Introduction
Tractors are agricultural machines that are used for various purposes like agriculture, construction, forestry, and transportation (Kim et al., 2020). The Agricultural tractors are specially designed to perform at low speed for providing high tractor forces (Tanelli et al., 2011). A suitable power transmission system is essential to deliver continuous power to the driving axles during operations (Siddique et al., 2020). That is why several researchers and manufacturers have been developed various transmission systems considering continuous power supply, driver comfort, flexible, reliable, fuel-efficient, and high efficiency.
To ensure the high flexibility and available maximum power at all gear stages and all working conditions, agricultural tractors are equipped with advanced and popular technology, so-called power-shift transmission (PST). The PST allows us to change the vehicle speed on the run and under various load conditions. Liang et al., (2018) reported that the PST is the most popular power transmission system for being relatively easier and convenient to control and maintain on-farm for a driver.
PST technology is getting popular and also increasing the demand day by day. Yang et al., (2018) reported that the reason for getting popularity of the PST is the wide range of applications from low to high power vehicles. The PST can eliminate the clutch friction during transmission without losses of the vehicle performance (Tseng and Yu, 2015). Nievelstein (2005) reported that several factors influence fuel consumption such as weight, design, speed, and driver of the vehicle. He also observed that the PST can save effectively about 1.90 to 4.70% of fuel.
According to Li et al., (2018), the PST is one of the transmissions of a tractor which is applied by an electric control system to engage the clutch to improve the power, economy, and driving comfort. However, most of the tractors in Korea are commercialized using power shuttle and semi power-shift technology, which are not highly efficient and flexible for drivers.
This is the basic study, which is focused on the simulation model development of the clutch pack for power-shift transmission. Therefore, the objective of this study is to simulate the shifting performance of the clutch pack for full PST of an agricultural tractor and analyze the shifting performance.
Materials and Methods
Power flow of power-shift transmission
The power flow diagram of the power-shift transmission (PST) is shown in Fig. 1. Generally, the engine power is delivered through the main stages to the driving axle, followed by the high-low, range shift, and creep. The range shift has an available synchronous gears option that can be fast and comfortably shifted. The creep can gain precise vehicle speed in both the forward and reverse operating directions.

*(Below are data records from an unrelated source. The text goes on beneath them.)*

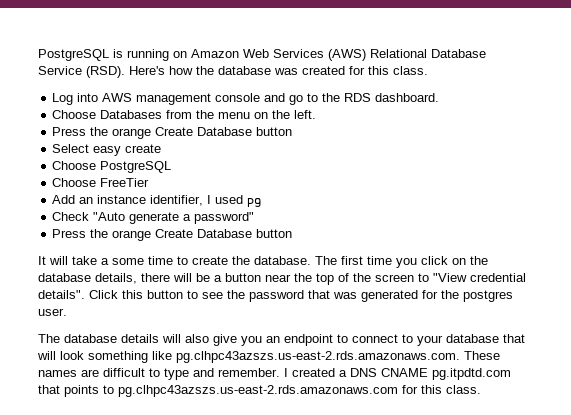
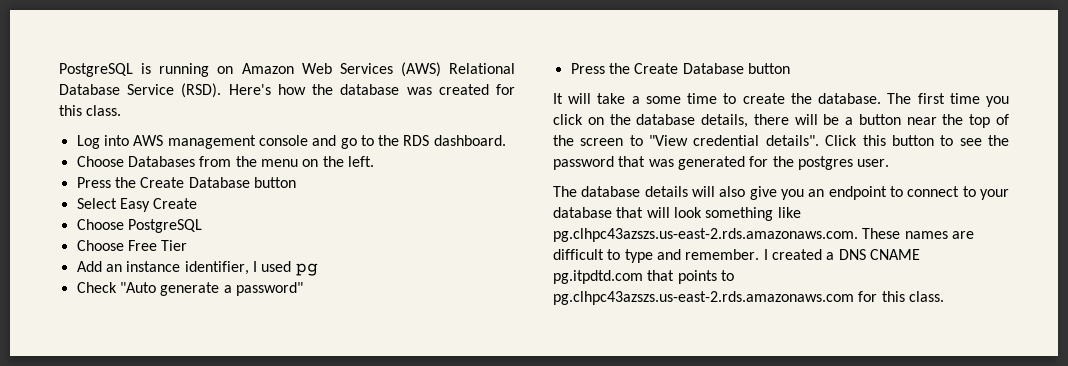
[112,128,152,139] orange -> (136, 182) none
[93,144,162,156] easy create -> [119,198,198,212] Easy Create
[100,178,150,187] FreeTier -> [127,240,188,251] Free Tier
[112,230,152,241] orange -> (630, 68) none

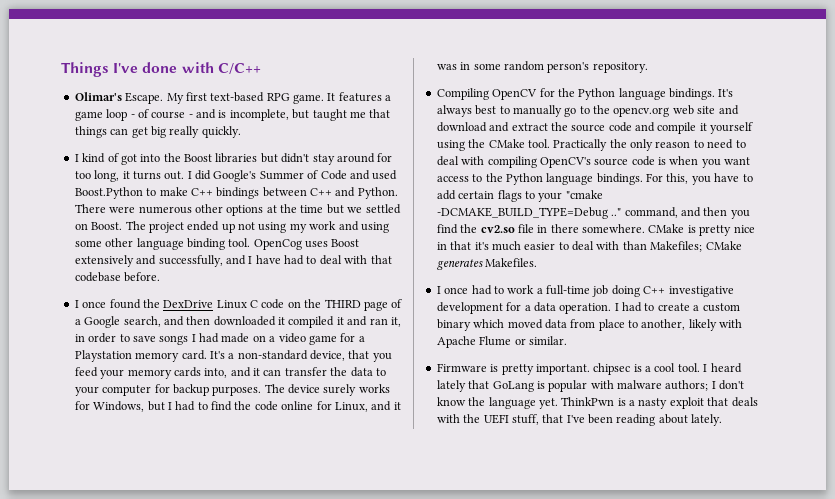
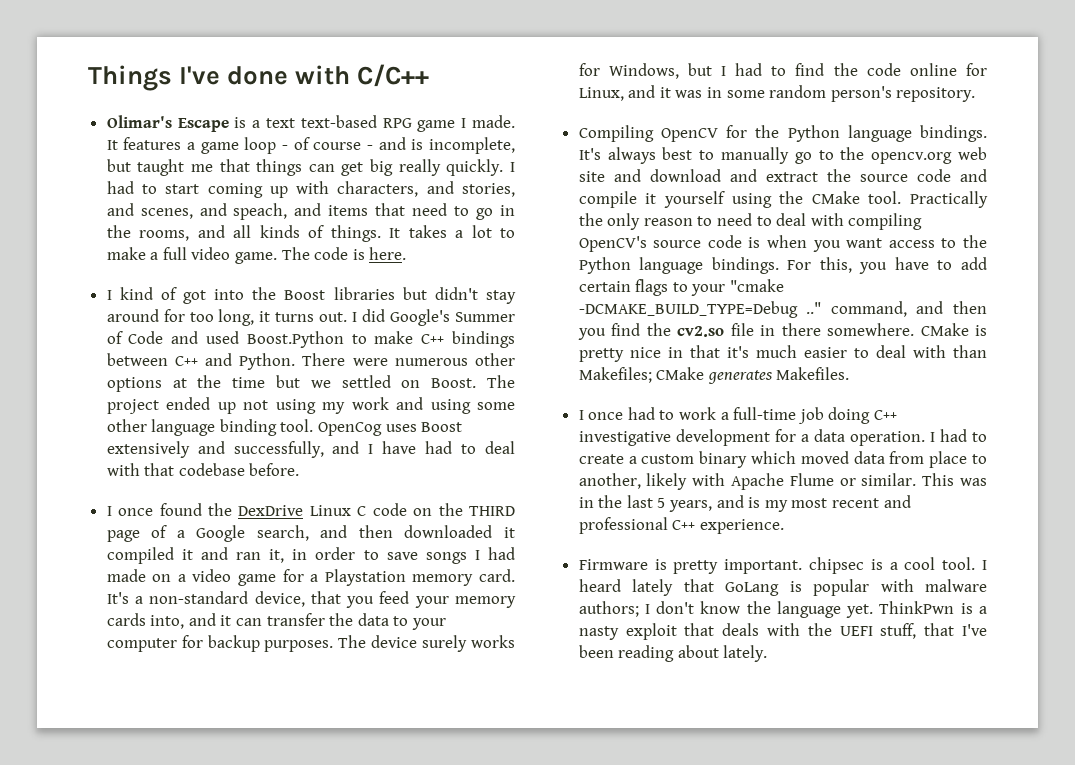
[125,92,324,104] Escape. My first text-based RPG game. -> [177,115,515,132] Escape is a text text-based RPG game I made.
(241, 132) none -> [510,162,515,172] [106,181,515,198] [106,203,515,220] [106,225,515,242] [106,247,407,264] I had to start coming up with characters, and stories, and scenes, and speach, and items that need to go in the rooms, and all kinds of things. It takes a lot to make a full video game. The code is here.
(567, 340) none -> [922,473,988,486] [578,495,911,512] [578,517,784,534] This was in the last 5 years, and is my most recent and professional C++ experience.

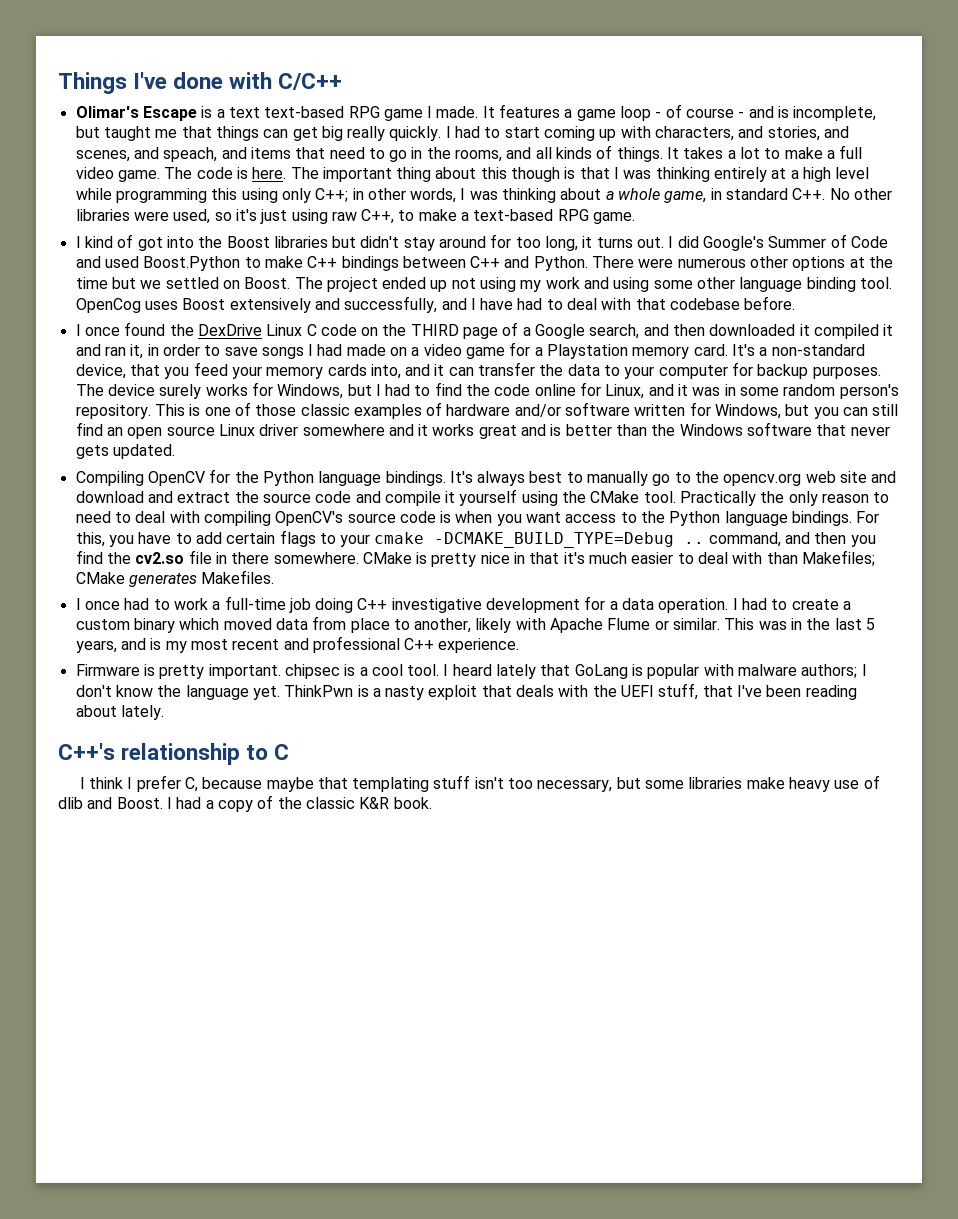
(407, 253) none -> [290,167,870,182] [75,188,893,203] [75,209,636,224] The important thing about this though is that I was thinking entirely at a high level while programming this using only C++; in other words, I was thinking about a whole game, in standard C++. No other libraries were used, so it's just using raw C++, to make a text-based RPG game.
(976, 94) none -> [154,402,899,419] [75,422,890,439] [75,444,175,459] This is one of those classic examples of hardware and/or software written for Windows, but you can still find an open source Linux driver somewhere and it works great and is better than the Windows software that never gets updated.
[730,279,785,292] [578,301,822,318] "cmake -DCMAKE_BUILD_TYPE=Debug .." -> [374,532,705,548] cmake -DCMAKE_BUILD_TYPE=Debug ..
(768, 653) none -> [58,743,290,765] [79,775,880,792] [58,795,432,812] // C++'s relationship to C // I think I prefer C, because maybe that templating stuff isn't too necessary, but some libraries make heavy use of dlib and Boost. I had a copy of the classic K&R book.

Simulation model of the clutch pack for PST
The PST has 4 clutch packs (main gear stages), 2 high-lows, and 2 stages of range and creep (16×16) for forward speed. The clutch pack consists of several mechanical and power-train components, which are operated by the proportional valve performing the hydraulic pump. The proportional valve maintains the engage and disengage of the clutch pack. The specifications of the simulation model were considered based on 125 HP real full power-shift transmission, literature reviews, and recommended by several manufacturers of the power-shift transmission. The simulation model is shown in Fig. 2.
Experimental method
The simulation was conducted for a step input profile and applied to the proportional valve as a clutch profile. The simulation results such as vehicle shifting shock and shifting time were analyzed by the simulation conditions for automatic transmission from the literature on the PST (Eom and Lee, 2018), and the simulation conditions were listed in Table 1.
Results and Discussion
The shifting shock and shifting time are the key factors for PST performance because shifting time is inversely proportional to the shifting shock. Both factors were analyzed at the maximum rotational speed, 2350 rpm.
Shifting shock
The performance of the PST depends on the shifting shock of the vehicle. The peak to peak shifting shock was calculated using the subtraction of the maximum and minimum peak of the shifting shock at 2350 RPM. The shifting shocks were shown in Fig. 4. It was found that the shifting shock was 4.965 m/s2. The shifting shock was listed in Table 2.
Shifting time
The shifting times were calculated by the duration of time to change the vehicle speed from one stage to another stage. The shifting time was also calculated at 2350, which is listed in Table 2. The vehicle speeds were displayed in Fig. 5. It was observed that the vehicle speed was started to increase at 10.5 s and become stable at 11.5 s. It indicates that the vehicle took 1 s to shift the clutch from 1st stage to 2nd stage.
Conclusion
This study was conducted to simulate the shifting performance of the clutch pack for full power-shift transmission (PST) of a tractor. The shifting shock and shifting time were calculated at the maximum speed of 2350 RPM for load profile. Both shifting shock and shifting time were analyzed based on literature. It was found that shifting shock was 4.965 m/s2, which was less than 9.8 m/s2 and the shifting time was 1 s, which was also less than 1.2 s. The results indicate that the shifting performances of the vehicle were satisfied with the simulation conditions, which could be applied to the PST model of a tractor. The limitation of the study is conducted by the only simulation. In the future, the validation test is important for the simulation model by performing the field operation or using the prototype PST model. Finally, it can be said that this is the basic study on power-shift transmission. It is required to conduct the further study for enhancing the transmission performance by minimizing the shifting shock.